Emily respiraba con dificultad. Estiró el cuello como si quisiera asomar la cabeza por encima del muro que poco a poco se había ido levantando a su alrededor.
—No harán nada que se pueda demostrar —dijo Hester Osborn—. He vivido entre nativos y lo sé. Si Amira me odiase y yo no pudiera deshacerme de ella, acabaría muerta y todo parecería muy natural. —Se agachó para recoger el vaso de la alfombra—. Es una suerte que no se haya roto —dijo, y lo colocó en la bandeja—. Amira pensará que se ha bebido la leche y que el veneno no ha surtido efecto, que usted siempre consigue salvarse, y se asustará. —Al decir estas palabras, empezó a llorar como una niña—. A mí nada me salvará. Tendré que volver… tendré que volver.
—¡No, no! —exclamó Emily.
Hester se limpió las lágrimas con el dorso de la mano encogida.

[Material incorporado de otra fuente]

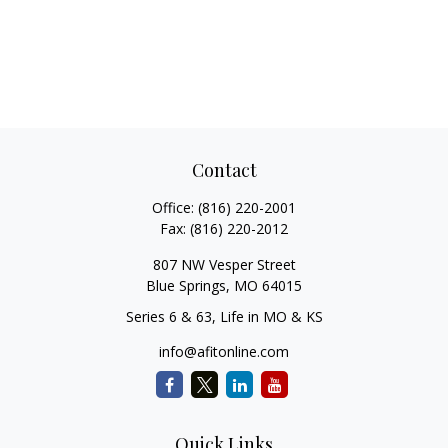
Contact
Office:
(816) 220-2001
Fax:
(816) 220-2012
807 NW Vesper Street
Blue Springs,
MO
64015
Series 6 & 63, Life in MO & KS
info@afitonline.com
Quick Links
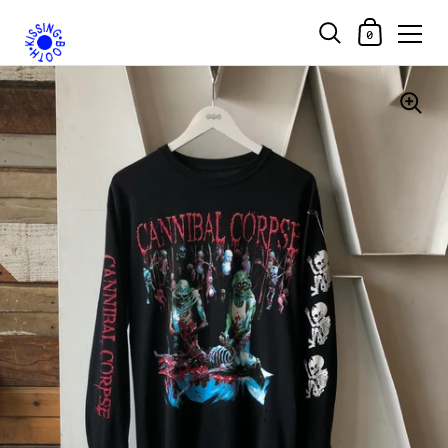
Shopping Car
0
Skip to content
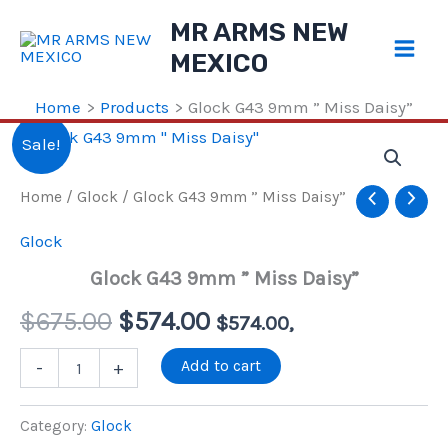
Skip
MR ARMS NEW
to
MEXICO
content
Home
Products
Glock G43 9mm ” Miss Daisy”
Sale!
Home
/
Glock
/ Glock G43 9mm ” Miss Daisy”
Glock
Glock G43 9mm ” Miss Daisy”
Original
Current
$
675.00
$
574.00
$
574.00
,
price
price
Glock
Add to cart
-
+
G43
9mm
was:
is:
"
Category:
Glock
Miss
$675.00.
$574.00.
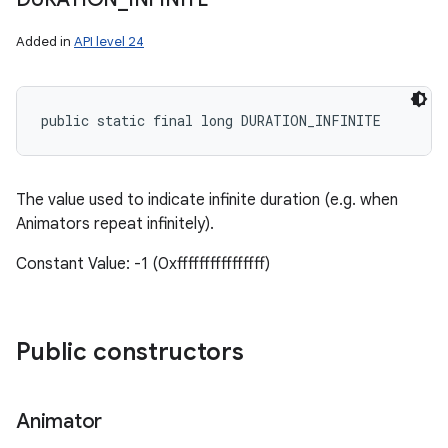
Added in
API level 24
public static final long DURATION_INFINITE
The value used to indicate infinite duration (e.g. when
Animators repeat infinitely).
Constant Value: -1 (0xffffffffffffffff)
Public constructors
Animator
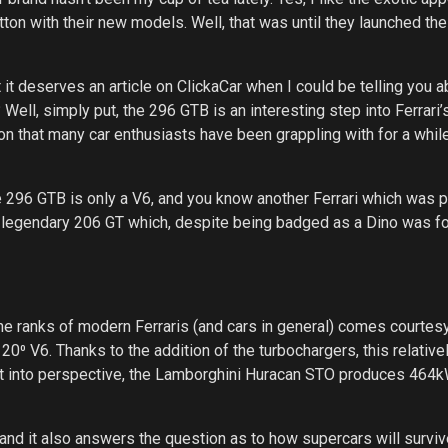
tton with their new models. Well, that was until they launched the
 it deserves an article on ClickaCar when I could be telling you a
 Well, simply put, the 296 GTB is an interesting step into Ferrari’s
on that many car enthusiasts have been grappling with for a whil
the 296 GTB is only a V6, and you know another Ferrari which was
nd legendary 206 GT which, despite being badged as a Dino was for
e ranks of modern Ferraris (and cars in general) comes courtesy
120⁰ V6. Thanks to the addition of the turbochargers, this relative
t into perspective, the Lamborghini Huracan STO produces 464
nd it also answers the question as to how supercars will surviv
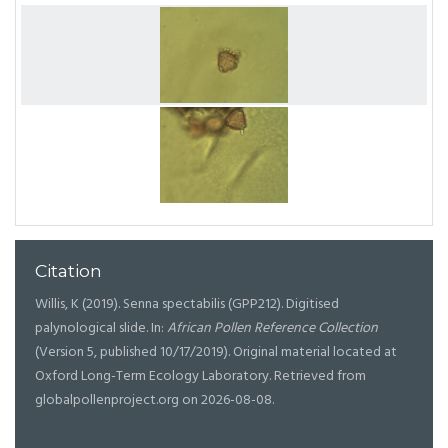
Citation
Willis, K (2019). Senna spectabilis (GPP212). Digitised
palynological slide. In:
African Pollen Reference Collection
(Version 5, published 10/17/2019). Original material located at
Oxford Long-Term Ecology Laboratory. Retrieved from
globalpollenproject.org on 2026-08-08.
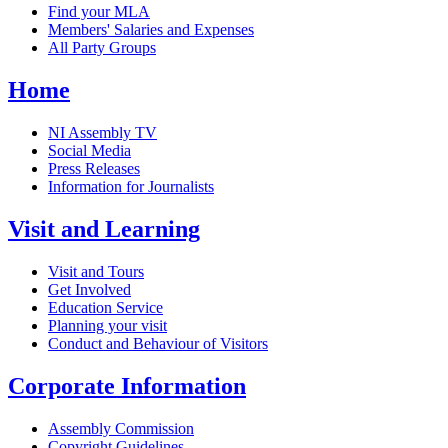
Find your MLA
Members' Salaries and Expenses
All Party Groups
Home
NI Assembly TV
Social Media
Press Releases
Information for Journalists
Visit and Learning
Visit and Tours
Get Involved
Education Service
Planning your visit
Conduct and Behaviour of Visitors
Corporate Information
Assembly Commission
Copyright Guidelines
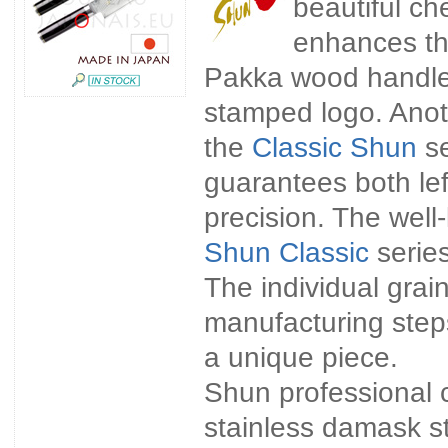
beautiful che
enhances th
Pakka wood handle. 
stamped logo. Anoth
the
Classic Shun
se
guarantees both lef
precision. The wel
Shun Classic
series
The individual gra
manufacturing step
a unique piece.
Shun professional 
stainless damask st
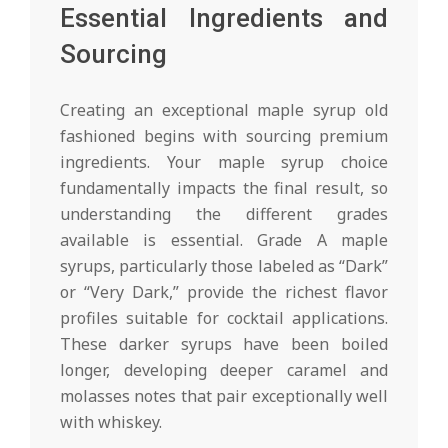
Essential Ingredients and
Sourcing
Creating an exceptional maple syrup old
fashioned begins with sourcing premium
ingredients. Your maple syrup choice
fundamentally impacts the final result, so
understanding the different grades
available is essential. Grade A maple
syrups, particularly those labeled as “Dark”
or “Very Dark,” provide the richest flavor
profiles suitable for cocktail applications.
These darker syrups have been boiled
longer, developing deeper caramel and
molasses notes that pair exceptionally well
with whiskey.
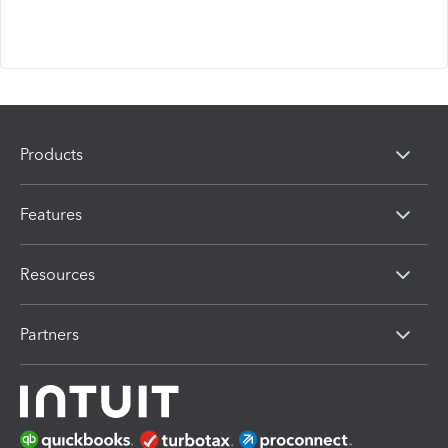
Products
Features
Resources
Partners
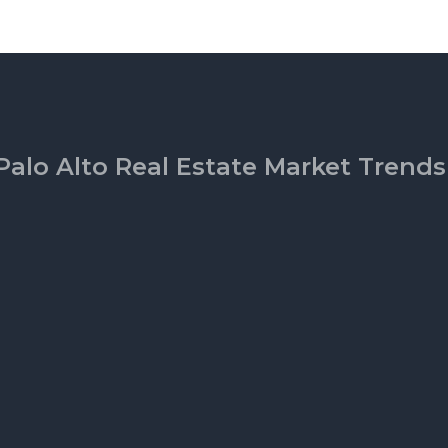
Palo Alto Real Estate Market Trends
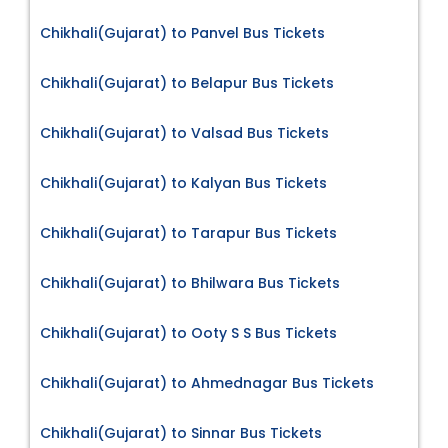
Chikhali(Gujarat) to Panvel Bus Tickets
Chikhali(Gujarat) to Belapur Bus Tickets
Chikhali(Gujarat) to Valsad Bus Tickets
Chikhali(Gujarat) to Kalyan Bus Tickets
Chikhali(Gujarat) to Tarapur Bus Tickets
Chikhali(Gujarat) to Bhilwara Bus Tickets
Chikhali(Gujarat) to Ooty S S Bus Tickets
Chikhali(Gujarat) to Ahmednagar Bus Tickets
Chikhali(Gujarat) to Sinnar Bus Tickets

—Al principio, cuando la odiaba —dijo, incluso con petulancia y un dolido resentimiento—, creía que sería capaz de seguir adelante. Observaba, vigilaba, y lo resistía. Pero el esfuerzo era demasiado grande y me vine abajo. Creo que fue la noche en que sentí que algo parecido a un latido empezaba a palpitar en mi vientre.
Emily se levantó y se puso delante de Hester. Tal vez tuviera el mismo aspecto que cuando se levantó delante del marqués de Walderhurst en una memorable ocasión (aquella tarde en el páramo). Se sentía más serena y segura.
—¿Qué debo hacer? —preguntó como si hablara con una amiga—. Tengo miedo. Dígame.
La pequeña señora Osborn, inmóvil, la miró a los ojos. Y se le ocurrió algo totalmente incongruente en esos momentos. Se admiró, por extraño que pueda parecer, del porte con que lady Walderhurst lucía su cabeza de tonta, de lo espléndidamente que la sostenía sobre los hombros y de que, con un estilo digno de la Royal Academy, Emily era una moderna Venus de Milo. Era insólito pensar algo así en tales circunstancias, pero lo pensó.
—¡Váyase de aquí! —respondió—. Parece una obra de teatro, pero sé de qué hablo. Diga que ha recibido órdenes del extranjero. Sea fría, que todo parezca muy natural, no les dé pie a intervenir. Váyase sin más y escóndase en algún sitio. Y luego escriba a su marido y dígale que vuelva en cuanto pueda viajar.
Emily Walderhurst se pasó la mano por la frente.
—Igual que en una obra de teatro —dijo, confusa y asombrada—. Ni siquiera es muy decoroso.
Hester se echó a reír.
—No, ni siquiera es muy decoroso —dijo, y volvió a reír muy oportunamente, porque justo en ese momento se abrió la puerta y entró Alec Osborn.
—¿Qué no es ni siquiera muy decoroso? —preguntó.
—Una cosa que le estaba contando a Emily —contestó Hester, exagerando su risa—. Pero eres demasiado joven para saberlo. Tienes que observar el decoro a toda costa.
Osborn sonrió y, al mismo tiempo, frunció ligeramente el ceño.
—Se os ha caído algo —señaló, mirando la alfombra.
—Pues sí —dijo Hester—. Una taza de té con leche. Va a dejar una mancha en la alfombra. ¡Qué poco decoroso!
De niña había trasteado mucho entre criados nativos, y había aprendido a mentir. Y tampoco andaba escasa de recursos.